危険なナッツ・アレルギー訴えた乗客が強制降機 「ただのワガママ」と言われた理由とは
(Evgeny555/iStock/Getty Images Plus/写真はイメージです)もうすぐ夏休み。飛行機で遠方へ出かけるという人も多いだろう。だが食物アレルギーがある場合、特に注意しなければならないのが、機内で提供されるスナックや食事だ。

■「ピーナッツ配らないで」

今月7日、トルコ航空の旅客機に搭乗した25歳のイギリス人男性。飲み物とナッツのサービスがあると知り、客室乗務員に「僕には危険なナッツ・アレルギーがある。配るのをやめてほしい」と離陸前に声をかけて悶着になった。「それはあなたのワガママ」と客室乗務員。「これは命にかかわること」と男性も必死であったが、通報を受けて乗り込んできた空港警察の職員により強制降機となった。550英ポンド(日本円にして約7万5,000円)を支払い別のフライトに乗り換えた男性は、怒りが収まらない様子だ。
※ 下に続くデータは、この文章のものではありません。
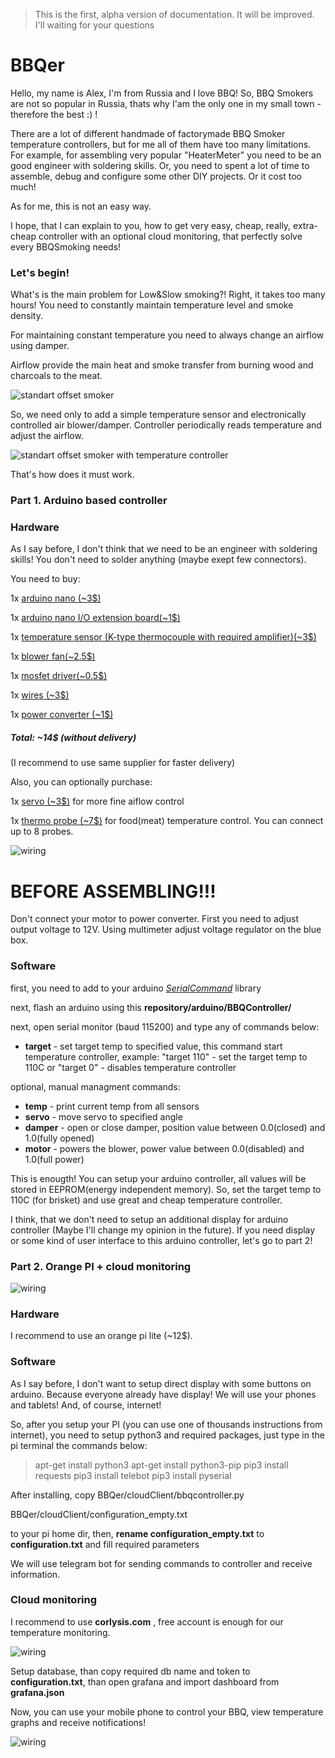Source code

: 
> This is the first, alpha version of documentation. It will be improved. I'll waiting for your questions

# BBQer
Hello, my name is Alex, I'm from Russia and I love BBQ!
So, BBQ Smokers are not so popular in Russia, thats why I'am the only one in my small town - therefore the best :) !

There are a lot of different handmade of factorymade BBQ Smoker temperature controllers, but for me all of them have too many limitations.
For example, for assembling very popular "HeaterMeter" you need to be an good engineer with soldering skills.
Or, you need to spent a lot of time to assemble, debug and configure some other DIY projects.
Or it cost too much!

As for me, this is not an easy way.

I hope, that I can explain to you, how to get very easy, cheap, really, extra-cheap controller with an optional cloud monitoring, that perfectly solve every BBQSmoking needs!

### Let's begin!


What's is the main problem for Low&Slow smoking?! Right, it takes too many hours! You need to constantly maintain temperature level and smoke density.

For maintaining constant temperature you need to always change an airflow using damper.

Airflow provide the main heat and smoke transfer from burning wood and charcoals to the meat.

![standart offset smoker](https://github.com/abuharsky/BBQer/raw/master/info/bbq_diagram1.png)

So, we need only to add a simple temperature sensor and electronically controlled air blower/damper.
Controller periodically reads temperature and adjust the airflow.

![standart offset smoker with temperature controller](https://github.com/abuharsky/BBQer/raw/master/info/bbq_diagram2.png)

That's how does it must work.

### Part 1. Arduino based controller

### Hardware

As I say before, I don't think that we need to be an engineer with soldering skills! You don't need to solder anything (maybe exept few connectors).

You need to buy:

1x [arduino nano (~3$)](https://ru.aliexpress.com/store/product/Arduino-Nano-3-0-Arduino-Nano-CH340-usb/1602024_32841140539.html?spm=a2g0v.12010615.0.0.7c3c4263StAGe8)

1x [arduino nano I/O extension board(~1$)](https://ru.aliexpress.com/item/1Pcs-I2C-NANO-I-O-Expansion-Sensor-Shield-Module-For-Arduino-UNO-R3-Nano-V3-0/32829846130.html)

1x [temperature sensor (K-type thermocouple with required amplifier)(~3$)](https://ru.aliexpress.com/item/MAX6675-Module-K-Type-Thermocouple-Temperature-Sensor/32698965438.html)

1x [blower fan(~2.5$)](https://ru.aliexpress.com/item/Brushless-DC-Blower-Cooling-Fan-Sleeve-Bearing-7525S-12V-0-18A-75x33mm-75mm/32731387269.html)

1x [mosfet driver(~0.5$)](https://ru.aliexpress.com/item/TOP-MOSFET-Button-IRF520-MOSFET-Driver-Module-ARM-Raspberry-pi/32662485350.html)

1x [wires (~3$)](https://ru.aliexpress.com/item/Dupont-Wire-Male-to-Male-Male-to-Female-Female-to-Female-Jumper-Cable-120x10cm/32729974130.html)

1x [power converter (~1$)](https://ru.aliexpress.com/item/XL6009-DC-Adjustable-Step-up-boost-Power-Converter-Module-Replace-LM2577/32636472543.html)

##### Total: ~14$ (without delivery)
(I recommend to use same supplier for faster delivery)




Also, you can optionally purchase:

1x [servo (~3$)](https://ru.aliexpress.com/item/MG90S-Micro-Servo-RC/32843925047.html?spm=a2g0s.9042311.0.0.jh7MDU) for more fine aiflow control

1x [thermo probe (~7$)](https://ru.aliexpress.com/item/Thermopro-Thermometer-extra-probe/32778050836.html?spm=a2g0s.9042311.0.0.jh7MDU) for food(meat) temperature control. You can connect up to 8 probes.

![wiring](https://github.com/abuharsky/BBQer/raw/master/info/pic2.jpg)

# BEFORE ASSEMBLING!!!

Don't connect your motor to power converter.
First you need to adjust output voltage to 12V.
Using multimeter adjust voltage regulator on the blue box.


### Software

first, you need to add to your arduino *[SerialCommand](https://github.com/kroimon/Arduino-SerialCommand)* library

next, flash an arduino using this **repository/arduino/BBQController/**

next, open serial monitor (baud 115200) and type any of commands below:

* **target** <temp> - set target temp to specified value, this command start temperature controller, example: "target 110" - set the target temp to 110С or "target 0" - disables temperature controller

optional, manual managment commands:

* **temp** - print current temp from all sensors
* **servo** <angle> - move servo to specified angle
* **damper** <position> - open or close damper, position value between 0.0(closed) and 1.0(fully opened)
* **motor** <power> - powers the blower, power value between 0.0(disabled) and 1.0(full power)


This is enougth! You can setup your arduino controller, all values will be stored in EEPROM(energy independent memory). So, set the target temp to 110C (for brisket) and use great and cheap temperature controller.

I think, that we don't need to setup an additional display for arduino controller (Maybe I'll change my opinion in the future).
If you need display or some kind of user interface to this arduino controller, let's go to part 2!

### Part 2. Orange PI + cloud monitoring

![wiring](https://github.com/abuharsky/BBQer/raw/master/info/bbq_diagram3.jpg)


### Hardware

I recommend to use an orange pi lite (~12$).

### Software

As I say before, I don't want to setup direct display with some buttons on arduino. Because everyone already have display!
We will use your phones and tablets! And, of course, internet!

So, after you setup your PI (you can use one of thousands instructions from internet), you need to setup python3 and required packages, just type in the pi terminal the commands below:

> apt-get install python3
> apt-get install python3-pip
> pip3 install requests
> pip3 install telebot
> pip3 install pyserial

After installing, copy 
BBQer/cloudClient/bbqcontroller.py

BBQer/cloudClient/configuration_empty.txt

to your pi home dir, then, **rename configuration_empty.txt** to **configuration.txt** and fill required parameters

We will use telegram bot for sending commands to controller and receive information.

### Cloud monitoring

I recommend to use **corlysis.com** , free account is enough for our temperature monitoring.

![wiring](https://github.com/abuharsky/BBQer/raw/master/info/temperature_graph.png)

Setup database, than copy required db name and token to **configuration.txt**, than open grafana and import dashboard from **grafana.json**

Now, you can use your mobile phone to control your BBQ, view temperature graphs and receive notifications!

![wiring](https://github.com/abuharsky/BBQer/raw/master/info/pic1.jpg)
だが、トルコ航空側も「深刻な食物アレルギーは事前に知らせておくべき」として譲る気配を見せていない。

■アナフィラキシーショックも

たとえば2017年、シンガポール航空の旅客機では、周囲の乗客がスナックのピーナツを開封しただけで3歳児がアナフィラキシーショックを発症してしまった。この事例を重く見て、シンガポール航空では現在ピーナッツの配布を行なっていない。また公式HPでは「ナッツ・アレルギーのあるお客様へ」として、出発便の少なくとも48時間前までに申し出てくれれば、ナッツ類を除外した食事やスナック類を提供すると案内している。